Quels sont les marchés/pays les plus porteurs pour les montres à complications pour femmes ?
Comme pour tout ce qui est exceptionnel, ce marché est sous haute tension. Et ce, dans toutes les zones géographiques du monde, et en particulier dans la Grande Chine et le Moyen-Orient. La production de nos montres à complications pour femmes est nécessairement limitée par nos capacités de production, lesquelles ne sont pas extensibles. Et comme la demande est beaucoup plus forte que l’offre, c’est très tendu. Lorsque nous livrons une montre à complications pour femmes, que ce soit en Asie, aux Etats-Unis ou en Europe, elle part immédiatement chez l’une de nos clientes – aujourd’hui, celles-ci deviennent souvent elles-mêmes collectionneuses.

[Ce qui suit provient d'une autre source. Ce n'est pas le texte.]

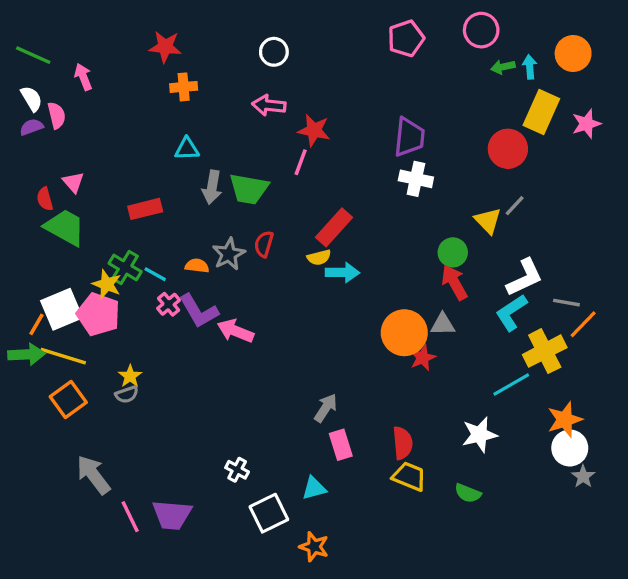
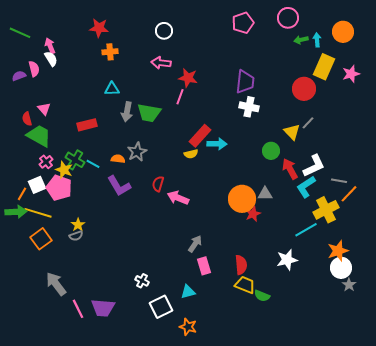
white semicircle: (31, 99) -> (51, 59), moved
red semicircle: (264, 244) -> (158, 184), moved
cyan arrow: (342, 272) -> (217, 144), moved
red arrow: (454, 283) -> (290, 169), moved
pink cross: (169, 304) -> (46, 162), moved
white square: (62, 309) -> (37, 185), size x0.7
pink arrow: (235, 331) -> (178, 198), moved
green semicircle: (468, 493) -> (262, 296), moved

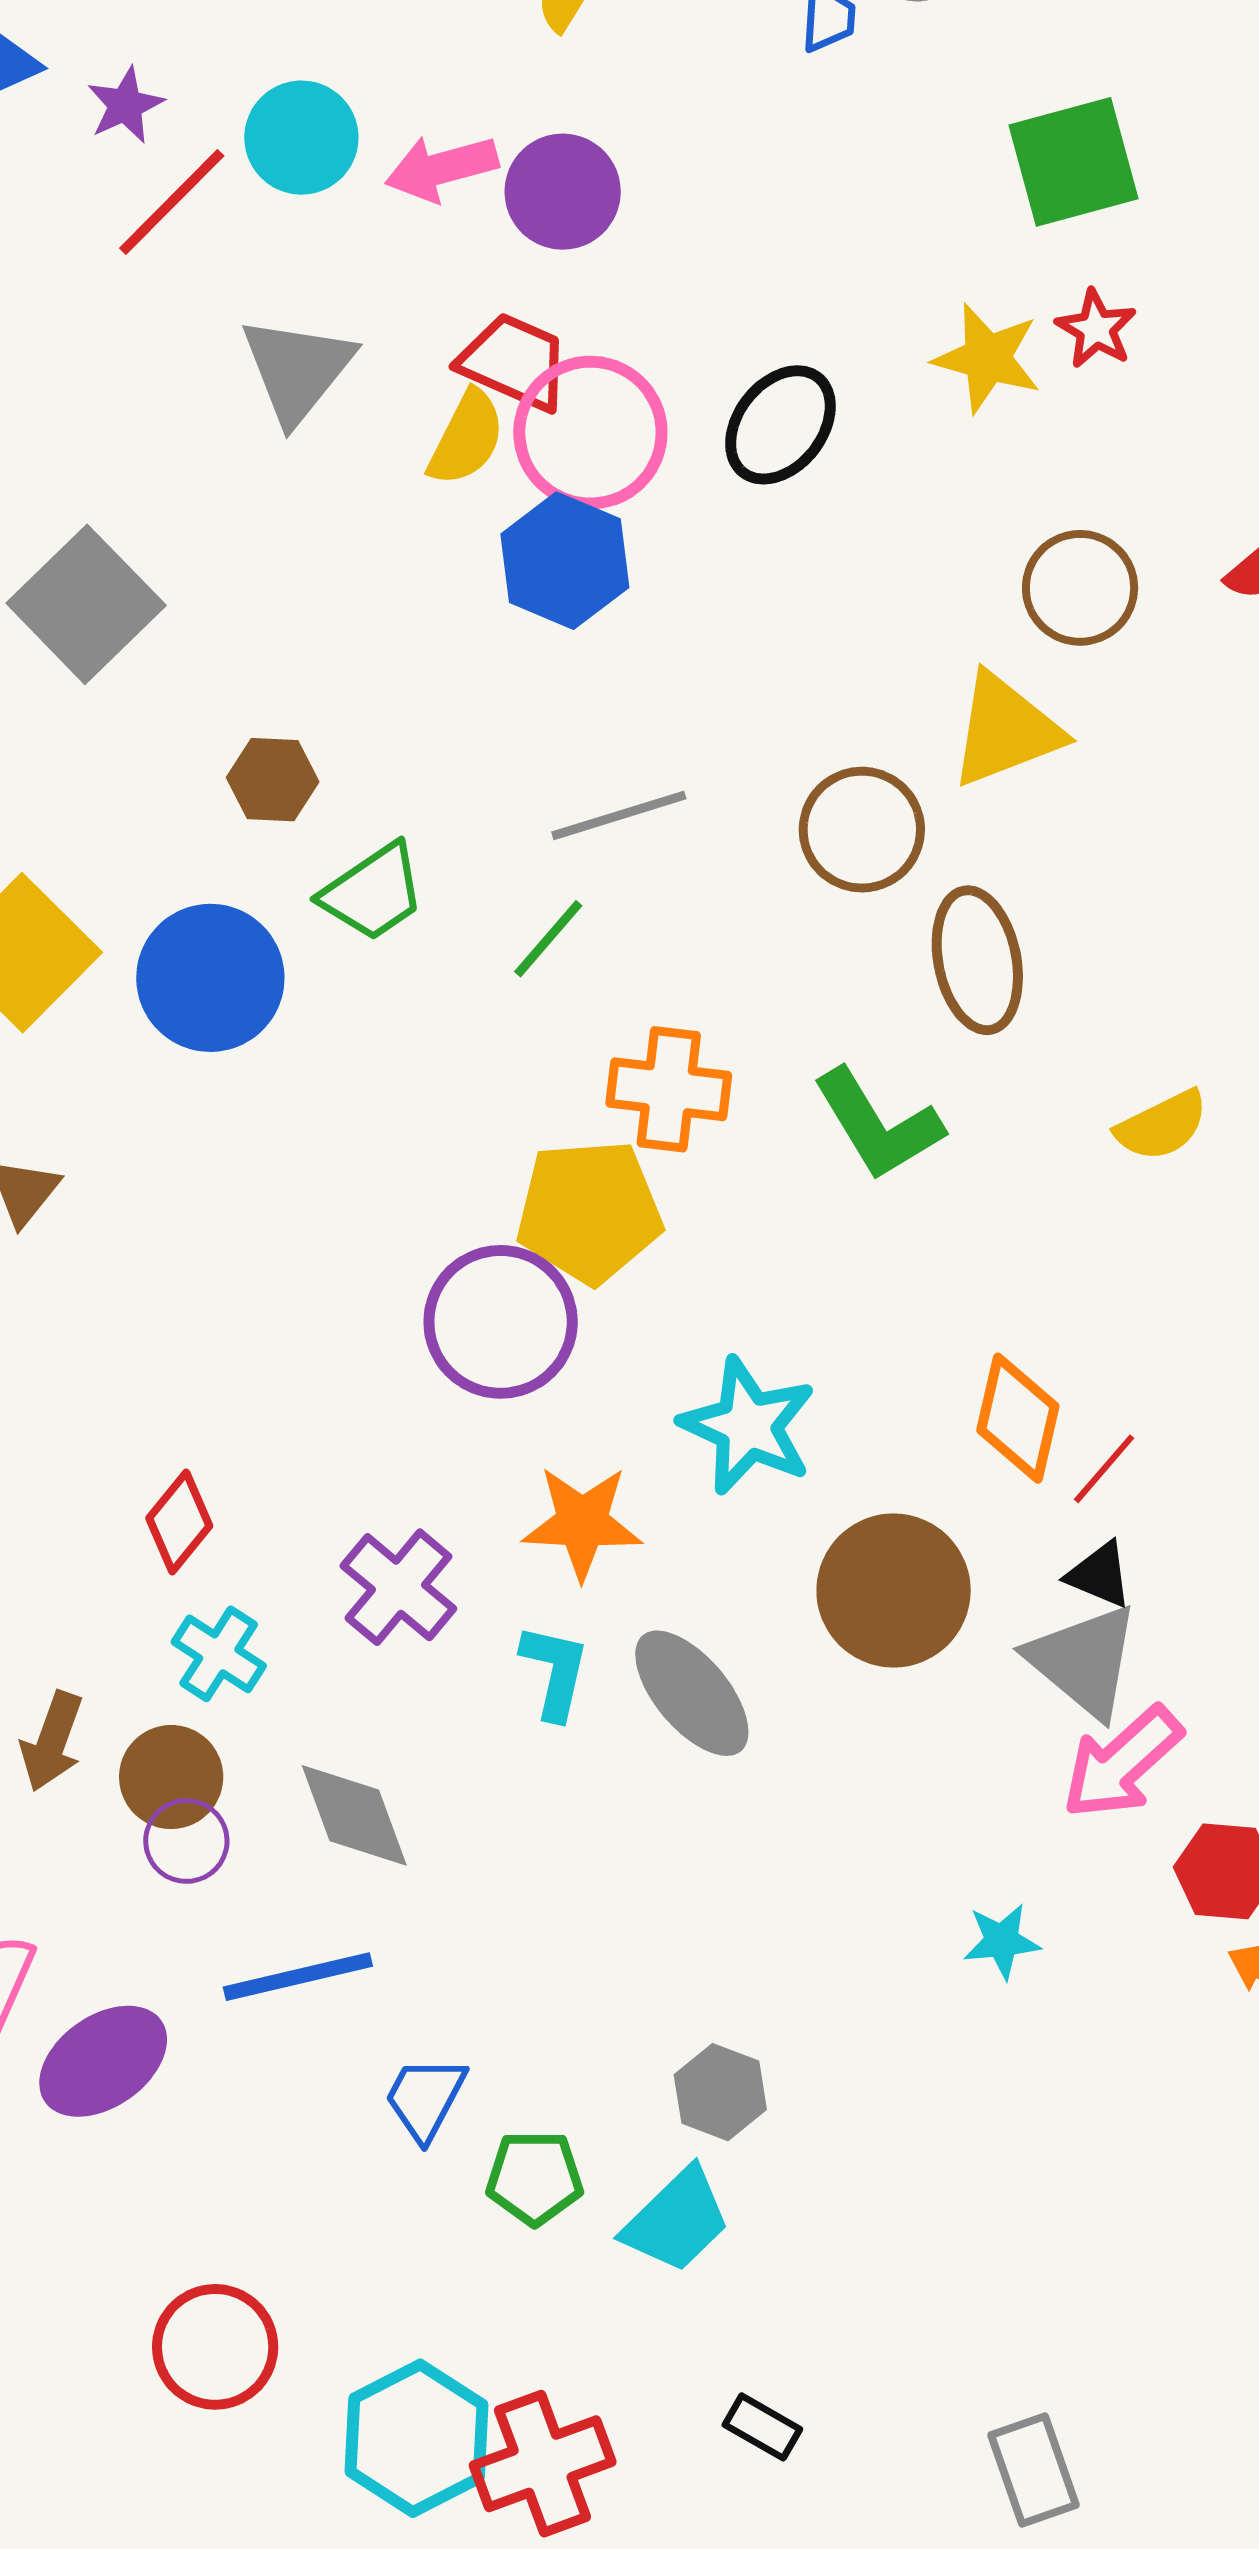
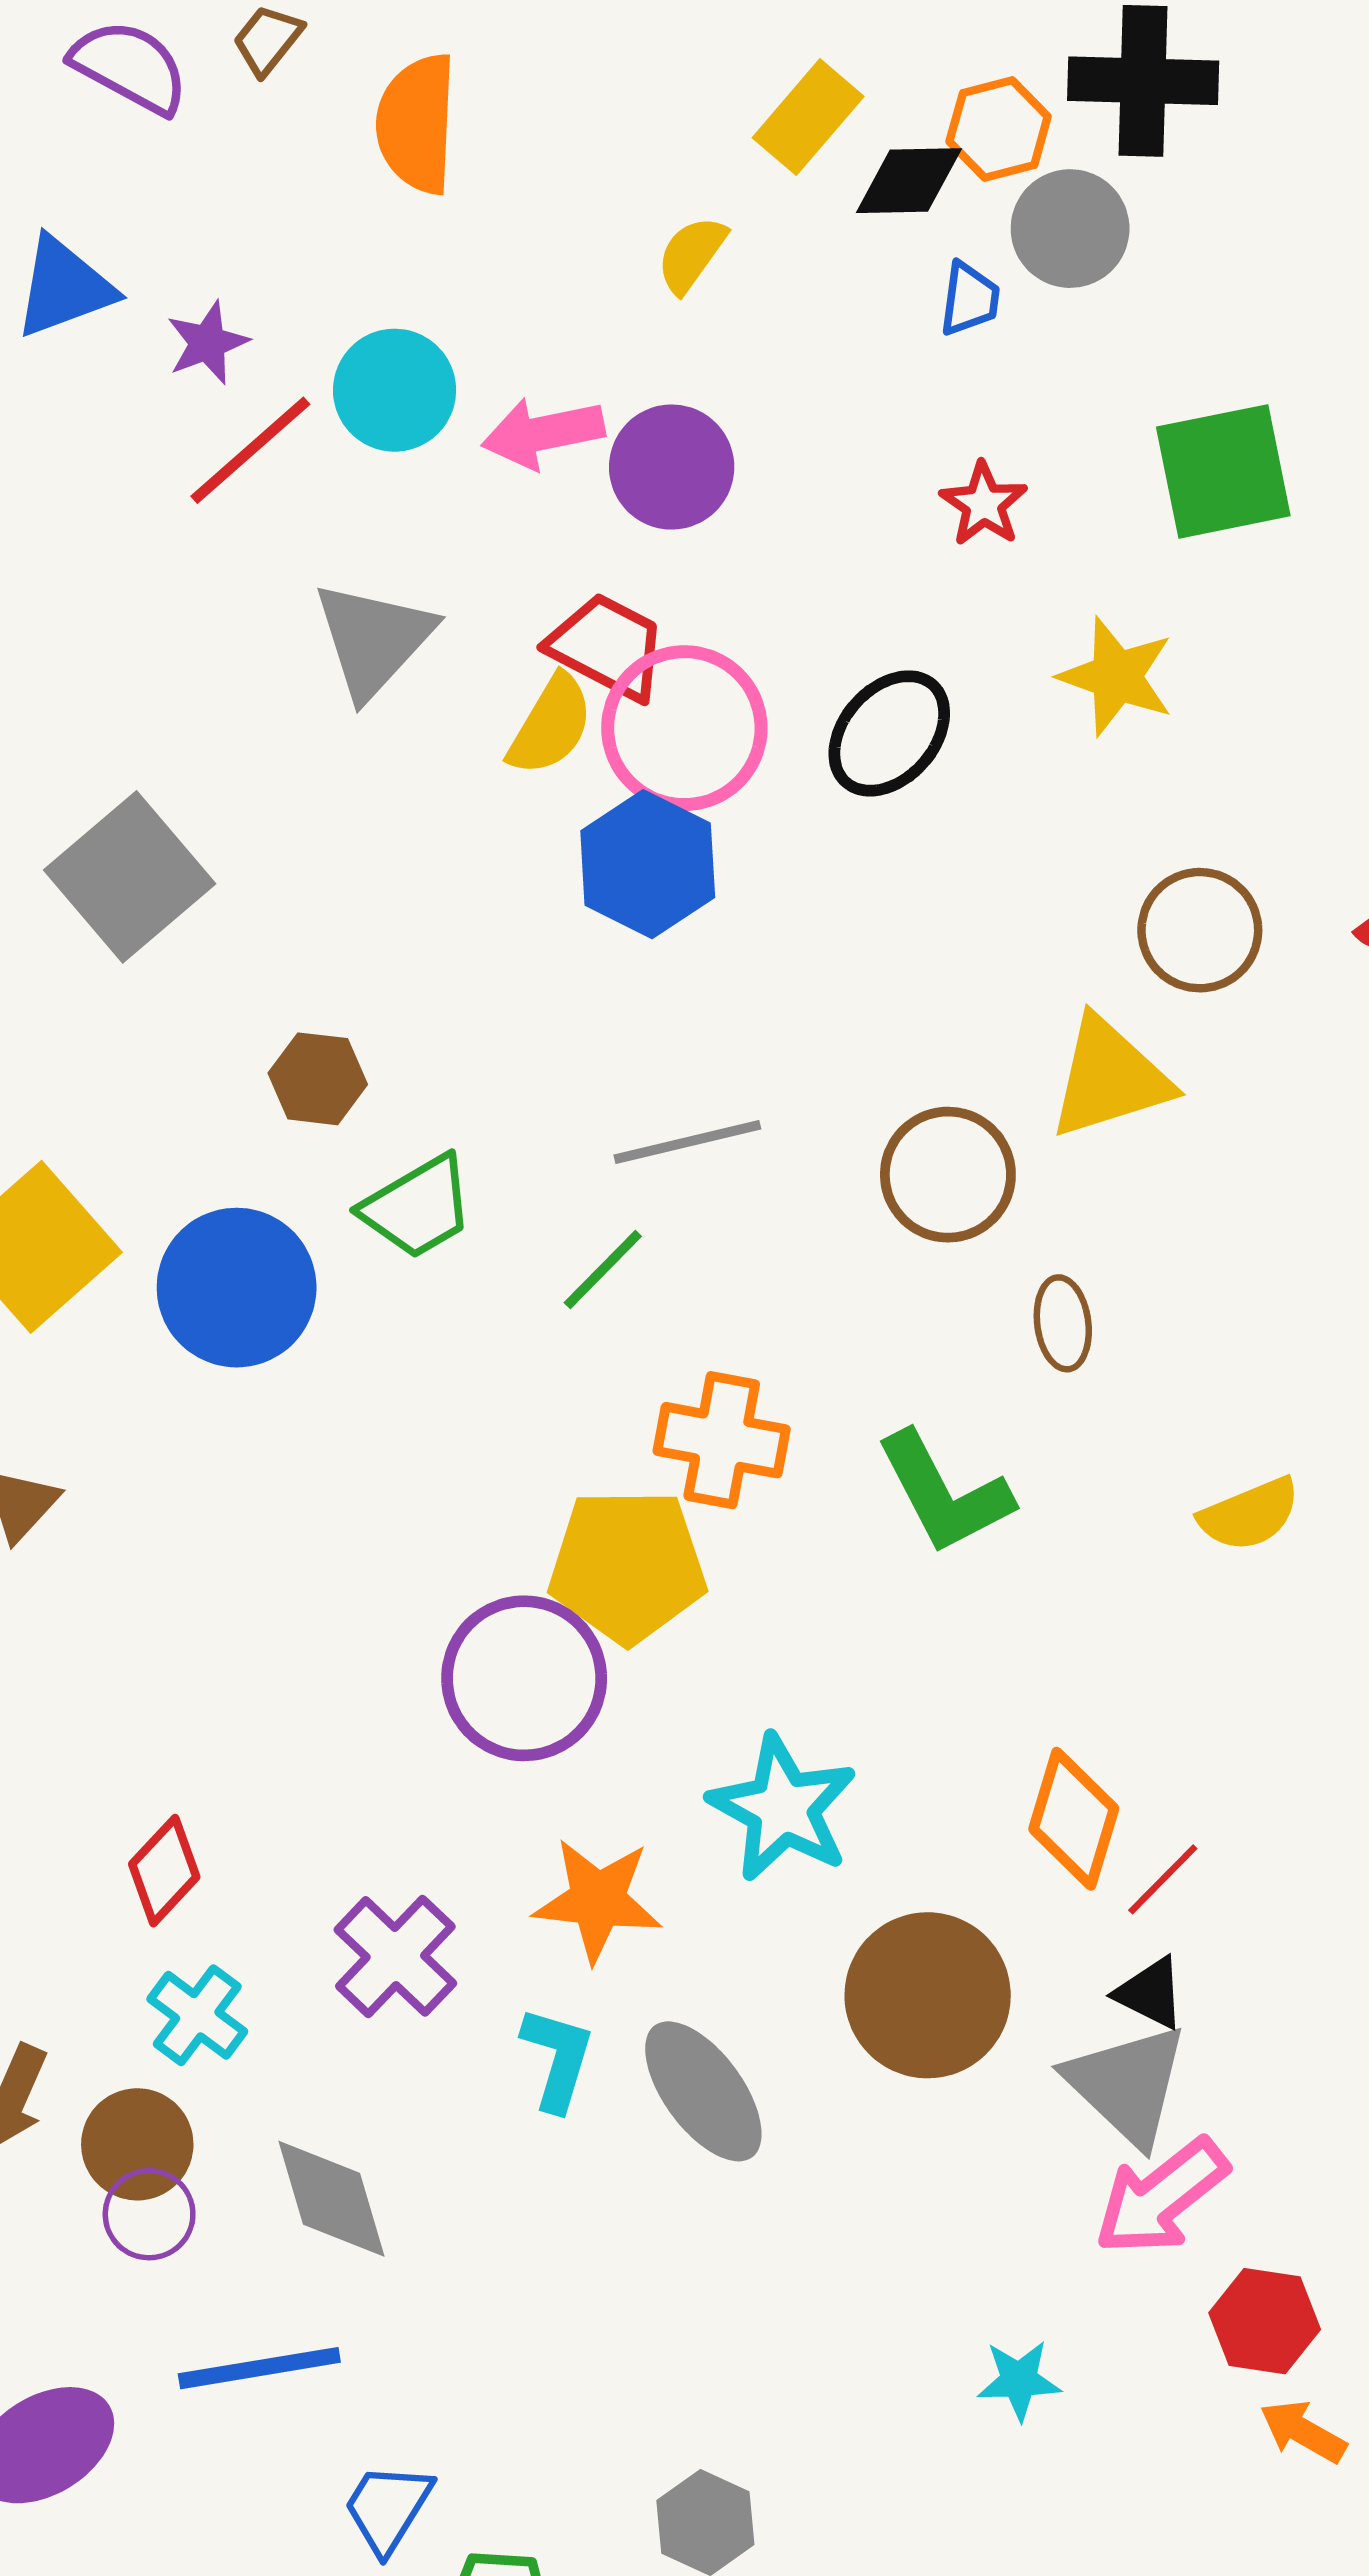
red star: (1096, 329) -> (984, 504), moved
brown ellipse: (977, 960) -> (1063, 1323), size x0.6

Combien la manufacture compte-t-elle de collaborateurs et combien d’entre eux travaillent sur les mouvements ?
Plus de 100 collaborateurs sont dédiés essentiellement à l’activité mouvement, tous métiers confondus. La totalité des collaborateurs Bvlgari Horlogerie représentant plus de 400 personnes. Votre complication préférée ? Difficile de choisir, car je les aime toutes ! Mais j’ai sans doute une certaine préférence pour l’Octo Finissimo Répétition Minutes, qui a repoussé de manière quasi inimaginable les limites des montres à sonnerie ! Elle combine l’extrême finesse à la complication horlogère la plus élaborée, qui nécessite un savoir-faire rare et très pointu. Nous sommes repartis de zéro pour la concevoir et le résultat est époustouflant de technicité.

Aujourd’hui, faut-il avoir toujours une âme d’enfant pour réussir dans l’industrie horlogère suisse ?
Plus que jamais ! Le risque ultime, c’est l’indifférence. Il faut pouvoir s’émerveiller, et d’ailleurs les grands acteurs de ce secteur ont tous, d’une façon ou d’une autre, cette capacité d’émerveillement, cette énergie un peu primaire. C’est leur force.

Votre prochaine nouveauté en 30 secondes ?
Je triche ! La pièce unique Octo revêtue de marbre que nous venons de dévoiler pour Only Watch 2023. Un défi technique colossal, dont nous venons de voir le bout – six ans de R&D pour la réaliser – et une esthétique tellement Bvlgari.